PASSAGE TO READ:
===
# A little blast from the past



## Swampcollie (Sep 6, 2007)

Here's a video our club did with the AKC way back in 1985. Some things remain the same , some things have changed a lot.

https://www.youtube.com/watch?v=oS4AJZPt2d0


----------



## BriGuy (Aug 31, 2010)

Very good video and some talented dogs. What would be the biggest change today?


----------



## MillionsofPeaches (Oct 30, 2012)

I enjoyed this a lot! Man the speaker sounded so much like any 80 s school documentary I've heard. So funny.


----------



## Swampcollie (Sep 6, 2007)

BriGuy said:


> Very good video and some talented dogs. What would be the biggest change today?


The Junior test is largely the same as it was in 1985 (maybe a little longer marks). 

The Senior and Master tests have changed a lot. The dog work seen in the video would not pass today. The bar has been raised quite a bit.


----------



## Swampcollie (Sep 6, 2007)

MillionsofPeaches said:


> I enjoyed this a lot! Man the speaker sounded so much like any 80 s school documentary I've heard. So funny.


The speaker was Dave Moore. He was a TV personality and newscaster in the Twin Cities from the mid-50's into the the 80's. He did a lot of voice over work.


----------



## gdgli (Aug 24, 2011)

Nice video and excellent quality. Thank you for posting this.

Real hunting scenarios.

The bar has been raised or has their been a change in purpose?
===
SOURCE DATA:
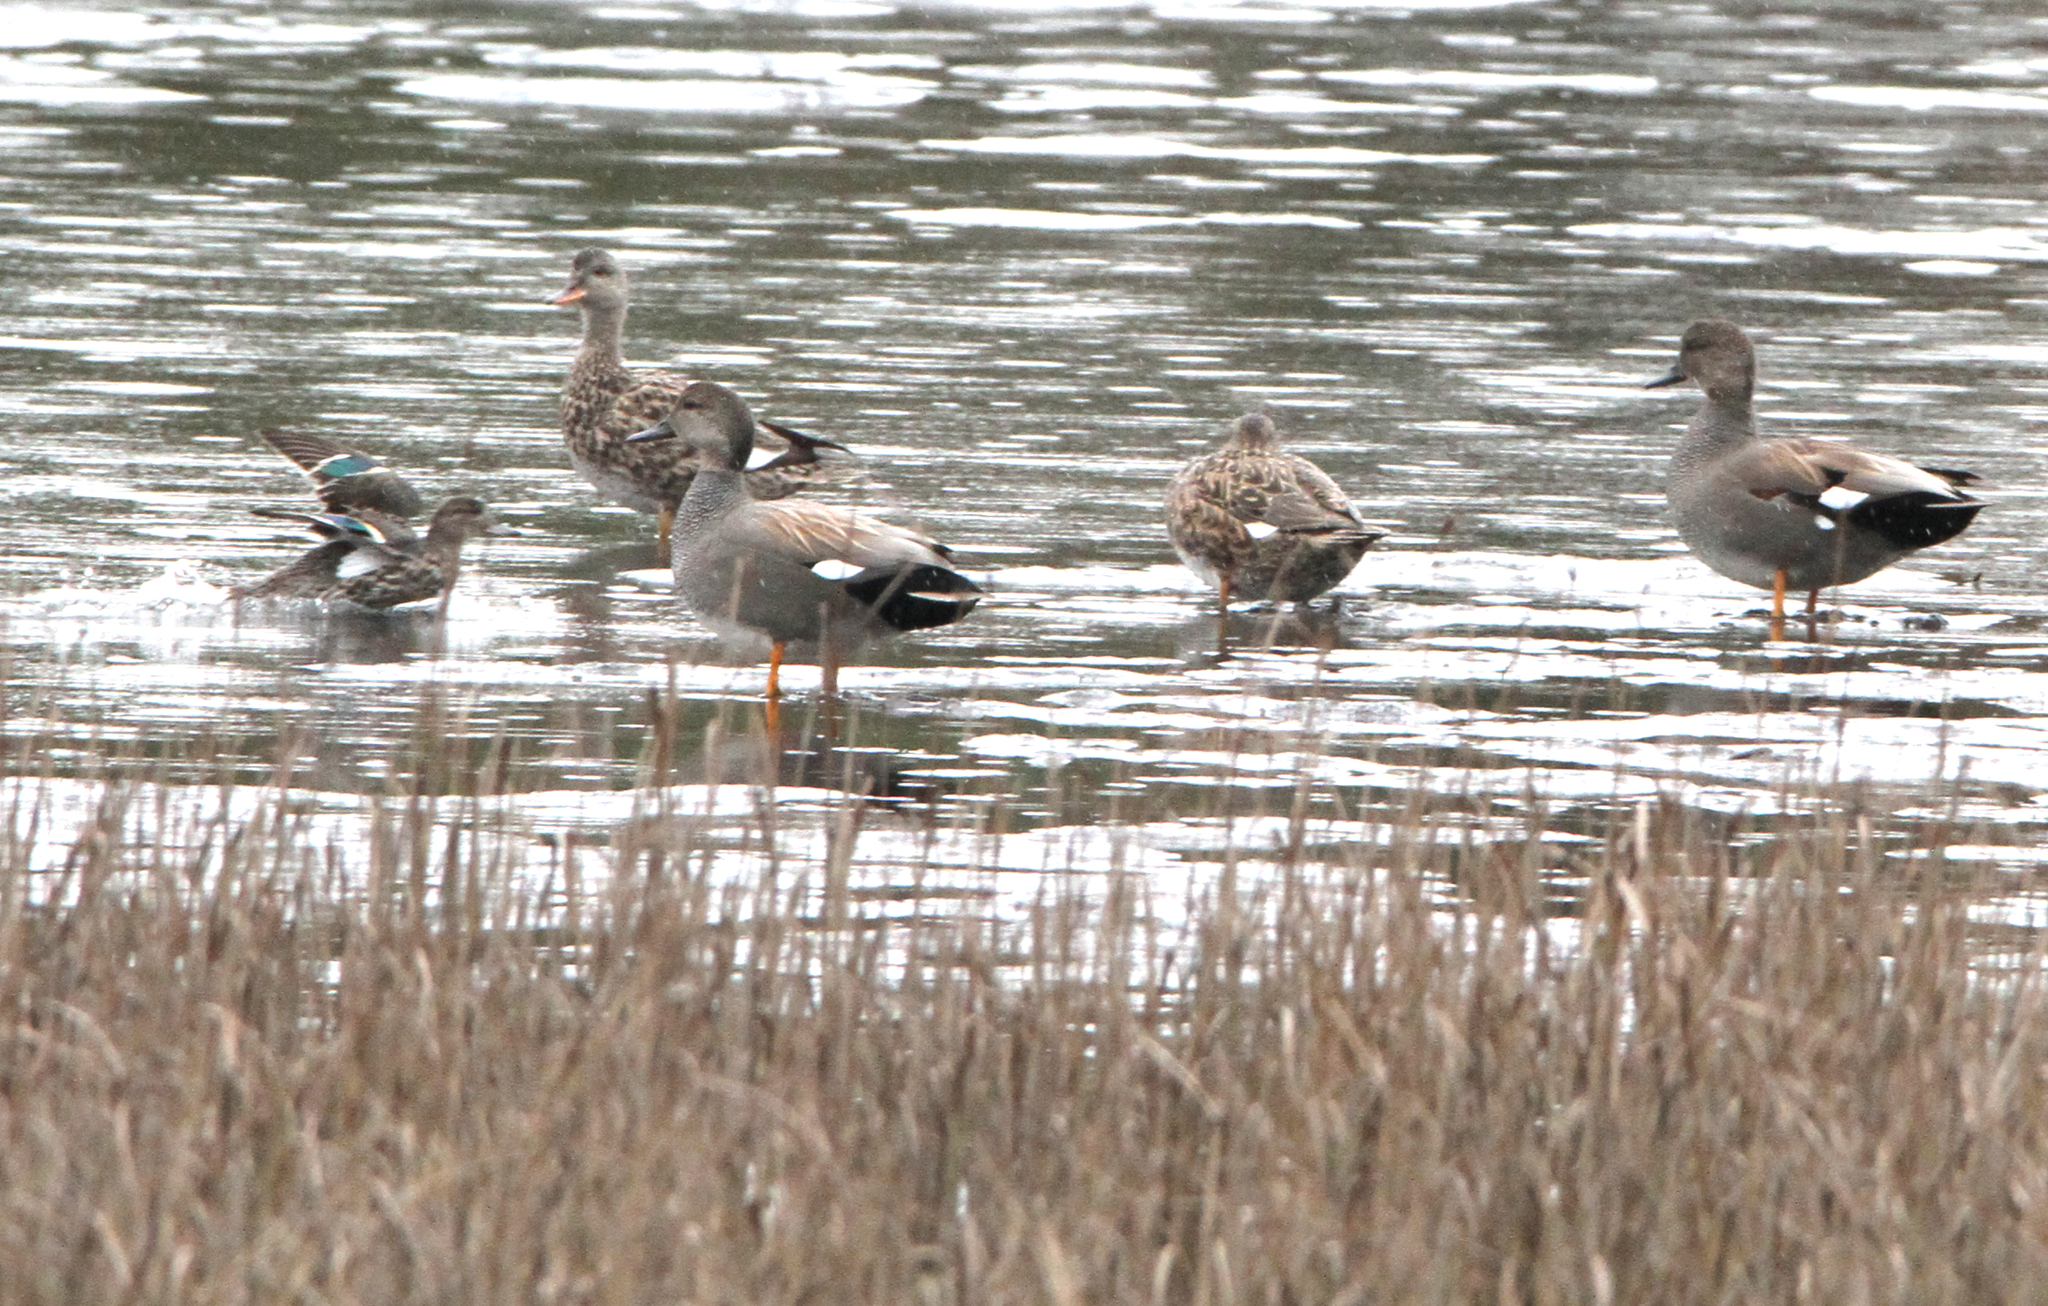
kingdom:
===
PROMPT:
Please transcribe the section of the forum thread about the 1985 video that begins with the words containing "The speaker was" and ends with "change in purpose?".

OUTPUT FOR THIS EXERCISE:
The speaker was Dave Moore. He was a TV personality and newscaster in the Twin Cities from the mid-50's into the the 80's. He did a lot of voice over work.


----------



## gdgli (Aug 24, 2011)

Nice video and excellent quality. Thank you for posting this.

Real hunting scenarios.

The bar has been raised or has their been a change in purpose?